ALung CEO Peter DeComo sped north toward Canada on a deserted highway in the middle of the night, racing to save the life of a man he had never met. To do it, he would have to get past the border guard with a medical device that's not legal in the United States.

The dying man's name was Jon Sacker, and he had cystic fibrosis. He received a double lung transplant in 2012, but now an infection had damaged his new lungs, and his body was rejecting them. A second transplant had finally been scheduled at the University of Pittsburgh Medical Center, which was no small feat in itself. Fewer than 2,000 lung transplants were performed in 2013, and only 80 of those on patients who had already received transplanted lungs. As the surgery approached, however, Sacker's condition deteriorated. A ventilator provided the oxygen he needed, but lethal levels of carbon dioxide were building up in his blood.

If there were another organ, the solution would have been relatively simple. Patients awaiting a kidney transplant can undergo dialysis, and those awaiting a new heart can have a pump implanted. The only machine available to temporarily replace the lungs is called extracorporeal membrane oxygenation, or ECMO. The technology had been around for decades, and few hospitals even have access to the machine. It is extremely difficult to use properly, even for trained medical technicians.

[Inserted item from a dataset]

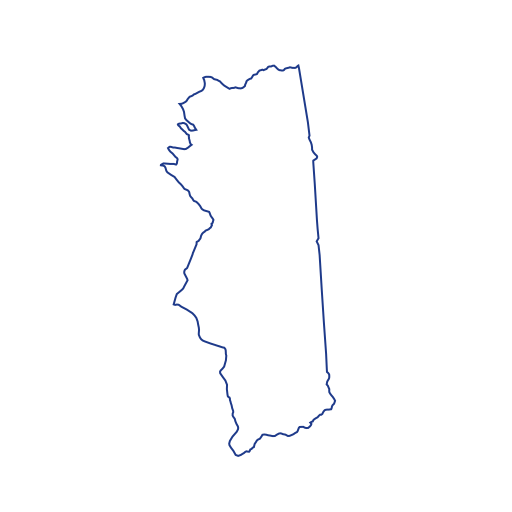 Banissa, North-Eastern, Kenya (Robinson projection), rotated 111°
{"feature_id": "3690345B63925745903052", "entity_name": "Banissa", "entity_type": "district", "adm_level": 2, "iso_a3": "KEN", "parent_name": "Kenya", "parent_adm1": "North-Eastern", "projection": "robinson", "projection_center": [40.459, 3.998], "detail": "fine", "context": "isolated", "style": "outline", "palette": "blue", "viewbox_px": 512, "rotation_deg": 111, "n_neighbors": 0, "source": "geoboundaries", "source_scale": "gbopen_adm2", "svg_char_len": 6114}
<svg xmlns="http://www.w3.org/2000/svg" viewBox="0 0 512 512"><g transform="rotate(111 256 256)"><path d="M449.0,203.7L449.0,201.0L447.2,198.9L446.1,198.1L444.2,196.6L443.0,196.0L441.8,195.0L441.6,193.7L441.2,192.3L440.2,192.0L438.7,192.0L437.7,191.0L436.1,190.4L435.2,189.5L431.9,189.9L430.7,189.6L429.4,189.3L428.0,189.1L426.6,188.3L425.2,186.9L422.5,186.2L420.6,185.9L419.7,184.4L419.2,182.5L419.0,180.4L418.7,179.0L418.5,178.1L418.4,177.2L418.1,175.7L417.3,173.9L415.2,172.4L413.5,170.9L412.8,169.7L412.6,168.4L412.7,167.2L412.2,164.4L412.4,163.3L412.6,161.7L411.9,160.2L409.6,157.8L408.7,157.0L407.6,156.3L406.6,155.5L405.8,154.7L404.7,154.4L401.0,154.4L400.0,154.0L399.2,152.2L398.5,150.5L398.8,149.2L398.6,147.4L397.8,145.7L395.6,144.5L394.2,144.1L392.9,144.1L392.1,145.6L390.9,144.7L390.1,143.7L388.9,143.7L387.7,143.2L386.0,142.0L384.5,140.7L382.5,140.0L381.1,139.2L380.8,138.2L379.7,137.5L378.5,137.4L377.0,137.2L375.3,136.6L374.4,135.5L373.8,134.3L373.2,132.8L372.1,130.9L370.6,130.9L369.2,131.2L367.7,131.0L366.0,130.2L364.7,130.2L362.8,130.3L361.4,131.9L360.0,133.9L359.1,135.6L357.9,137.5L356.9,138.7L355.7,139.3L354.0,139.9L352.8,141.1L351.3,142.5L350.6,144.0L349.5,144.2L347.8,144.5L346.3,144.3L344.9,144.0L343.5,144.0L341.7,144.6L340.3,145.3L339.3,146.8L338.8,148.2L335.9,149.5L322.4,155.4L293.1,169.1L262.9,183.0L232.4,196.9L223.5,201.5L220.6,204.6L217.0,204.0L208.6,208.2L200.8,211.9L167.8,226.9L147.6,236.3L146.4,236.7L143.2,234.4L141.5,234.4L140.7,235.1L139.8,237.3L138.6,239.5L136.7,241.7L134.5,242.6L132.2,243.9L130.2,245.5L128.0,247.9L126.5,249.2L124.4,249.2L112.7,255.4L65.4,283.1L63.0,284.7L63.6,285.2L64.9,285.7L66.0,286.4L66.5,287.2L67.2,289.1L67.4,290.0L67.5,291.2L67.7,292.0L68.5,292.9L69.0,293.7L70.2,295.4L71.0,296.2L72.1,296.4L73.1,297.2L73.6,298.4L73.8,299.6L74.1,300.8L73.9,302.1L73.2,303.9L72.6,305.0L71.8,307.3L72.5,308.7L73.7,309.9L74.1,311.1L74.3,311.4L74.7,312.0L75.1,312.4L75.4,312.5L77.1,313.0L77.8,313.4L79.1,314.9L79.8,315.5L79.8,316.9L80.6,317.8L81.1,318.5L81.6,319.2L83.9,320.1L85.7,320.3L86.3,320.9L87.7,323.0L88.6,323.5L88.9,323.5L90.1,323.7L92.0,324.1L92.9,325.3L94.4,326.5L95.3,327.1L96.4,327.5L97.6,327.3L98.4,327.4L100.1,327.5L101.1,327.2L102.5,327.9L103.9,328.8L105.0,330.3L105.3,331.4L105.7,332.7L105.9,335.6L107.0,336.9L107.4,337.9L108.2,339.4L109.4,340.6L109.1,342.5L108.6,345.1L108.3,346.7L107.5,348.9L106.6,350.9L105.9,352.2L105.8,353.9L105.5,355.2L105.9,358.5L105.6,359.5L105.1,360.9L105.1,362.6L105.9,365.1L106.6,366.9L107.7,368.3L108.6,369.1L109.5,368.3L110.3,367.4L111.3,366.8L112.4,366.1L113.5,365.5L115.6,364.9L117.6,364.8L119.6,365.1L121.3,366.0L123.1,367.9L126.3,370.6L127.4,371.9L128.8,372.6L129.8,373.5L131.0,374.9L132.1,375.4L134.3,376.1L135.8,376.3L137.3,377.0L139.6,378.9L140.6,380.1L141.4,381.8L142.1,380.6L143.0,379.2L145.1,376.7L147.2,374.9L150.6,373.0L153.0,371.5L154.1,369.6L155.7,365.2L156.0,363.6L155.9,361.7L156.9,360.3L158.2,359.0L159.6,357.0L160.4,358.3L161.5,359.9L162.3,361.6L162.1,363.7L158.7,367.3L158.0,368.4L157.7,370.5L158.0,372.0L159.1,373.4L159.7,374.7L160.1,375.2L160.4,375.7L161.1,376.1L161.7,375.6L162.1,374.8L162.3,373.7L162.9,372.9L163.8,371.6L164.1,370.6L165.2,368.1L165.5,366.8L167.0,364.3L167.1,362.2L167.7,361.7L168.8,361.5L169.5,360.9L170.2,360.8L171.0,360.1L171.9,359.5L172.5,359.0L173.4,358.6L175.0,357.1L175.3,356.0L177.7,357.5L178.9,358.1L179.3,358.4L181.2,359.8L182.0,361.3L183.0,366.4L183.4,368.2L183.8,370.6L184.4,372.1L184.5,373.3L184.6,374.7L184.9,375.6L185.2,375.9L185.8,376.3L186.5,376.6L186.8,376.8L187.7,375.8L188.5,374.7L189.3,373.3L189.9,371.5L190.2,370.6L192.4,366.6L192.7,365.3L192.9,364.9L193.3,364.3L193.6,364.0L193.9,363.8L195.2,363.6L196.1,363.5L197.6,363.1L198.0,363.1L198.9,363.2L199.3,363.4L199.5,365.7L200.8,369.1L202.0,373.2L202.7,375.5L203.3,376.1L205.0,377.4L205.4,377.3L205.3,376.7L204.9,375.3L204.9,374.9L204.9,374.1L205.0,373.7L205.1,373.3L206.0,372.2L208.4,370.4L208.7,370.1L209.6,368.8L209.7,368.5L210.7,364.4L211.3,360.9L211.4,360.3L211.7,359.9L213.3,357.3L214.8,354.7L215.0,354.3L215.5,353.0L216.1,351.6L217.2,349.6L218.8,347.2L219.0,346.7L219.1,344.0L219.1,343.5L219.2,343.1L219.7,342.1L220.0,341.6L220.4,341.2L221.5,340.5L222.5,339.8L223.5,339.0L224.3,337.7L225.1,336.0L226.0,335.0L226.8,333.8L226.8,331.4L226.9,330.9L227.1,330.4L228.0,328.3L229.4,326.0L231.1,324.0L231.4,323.5L231.6,323.0L231.9,321.7L232.0,321.2L232.0,320.6L231.7,316.9L231.6,315.6L232.1,315.0L234.6,312.8L235.6,311.4L236.2,310.4L236.9,309.4L237.5,308.7L238.2,308.6L239.2,308.6L239.6,308.5L240.2,308.4L240.9,308.5L241.3,308.6L241.8,309.1L242.3,308.9L243.0,308.2L243.3,308.2L243.7,308.2L244.3,308.4L245.5,308.4L245.9,308.6L246.5,309.1L247.5,309.5L247.8,309.6L248.8,310.5L250.4,312.2L250.7,312.3L251.6,312.6L253.0,313.6L254.4,314.2L255.6,314.4L257.1,314.5L258.3,314.3L259.3,314.2L259.9,314.3L260.3,314.4L261.5,314.8L262.5,315.0L264.1,316.4L265.0,316.2L266.0,315.8L266.3,315.7L266.6,315.7L274.8,315.9L275.5,316.0L277.2,315.8L281.7,315.8L291.8,316.0L292.3,316.2L293.8,317.2L294.2,317.4L295.1,317.5L296.6,317.3L297.1,317.1L298.0,316.6L302.0,312.1L303.2,311.2L303.9,311.3L310.0,312.1L312.2,312.3L312.6,312.4L314.2,313.1L319.9,316.3L323.6,316.2L330.7,315.5L330.7,315.1L330.6,313.9L329.7,312.5L329.6,312.1L329.3,311.2L329.3,310.7L329.3,310.4L330.1,307.5L330.8,301.5L332.2,294.9L333.5,292.1L335.2,289.5L338.1,287.0L340.3,285.7L343.4,283.7L345.4,282.7L349.0,281.6L349.3,281.5L350.1,281.1L352.2,279.1L353.4,277.3L354.0,275.4L354.1,273.3L354.0,267.3L353.3,254.5L353.0,252.8L353.6,251.7L353.8,251.4L354.1,251.1L354.9,250.5L357.1,249.5L357.9,249.2L358.9,248.6L359.3,248.3L359.7,248.0L364.2,246.7L370.7,246.1L373.2,246.9L375.7,248.0L376.9,248.1L378.3,247.4L380.9,243.6L383.2,240.0L386.6,236.9L390.7,235.5L395.5,233.0L396.8,232.2L397.2,231.9L397.6,230.7L397.6,230.1L398.4,229.3L399.8,228.7L401.1,227.6L402.3,226.8L404.1,225.3L406.6,223.7L408.7,221.9L409.9,221.3L411.5,221.3L413.2,220.7L414.1,219.8L415.6,217.5L417.7,216.0L419.7,214.1L421.6,211.8L422.9,211.0L424.3,210.7L427.0,211.0L433.0,213.2L438.0,214.1L440.7,213.8L442.1,213.0L443.9,210.7L446.0,207.3L449.0,203.7Z" fill="none" stroke="#1e3a8a" stroke-width="2"/></g></svg>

"The lung is an amazing organ for gas exchange. It's not so easy to develop a mechanical device that can essentially replace the function of a lung," says bioengineer William Federspiel, who helped design the Hemolung.

Fortunately for Sacker, Dr. Christian Bermudez, the chief of cardiothoracic transplants at UPMC, remembered the Hemolung. Hemolung was invented by a team of Pittsburgh engineers as a way to replace the function of working lungs. The device had already been approved in Europe and Canada, but the more stringent testing the Federal Drug Administration requires has not yet been completed.

Bermudez contacted ALung, the company responsible for Hemolung, as well as the FDA, trying to convince them to allow the device to be used on Sacker. Both parties approved, but it would take a few days for ALung to have a device shipped to Pittsburgh. Sacker didn't have that long.

DeComo heard about the problem around 11 p.m. and immediately set out to find the nearest Hemolung device. As it turned out, that was in Oakville, Ontario, nearl 300 miles away. Murray Beaton, who works for the company in charge of Hemolung distribution in Oakville, agreed to drive the device south and meet DeComo just inside the Canadian border. The two met at an empty intersection, and Beaton handed off the Hemolung. However, the mission wasn't over yet.

DeComo was stopped trying to re-enter the U.S. The border guard could not allow a medical device unapproved by the FDA to enter the country. DeComo argued that technically he wasn't importing anything. The Hemolung was made by ALung, and as the CEO, he was simple retrieving his property. After calling his superiors, the guard ageed, and DeComo went speeding back toward Pittsburgh.

He arrived with the device at around 8 a.m., and got to work assembling the device and connecting it to Sacker. The Hemolung is hooked up to a patient's veins and blood is passed through it. Using small tubes filled with oxygen, the Hemolung removes carbon dioxide from the blood and replaces it with pure oxygen. Sacker remained connected to the device for some time, and 20 days later he successfully underwent his second lung transplant.

"That machine is a lifesaver," says Sacker. "You get a call at the last second about a device that has never been used here in the United States -- that's a miracle."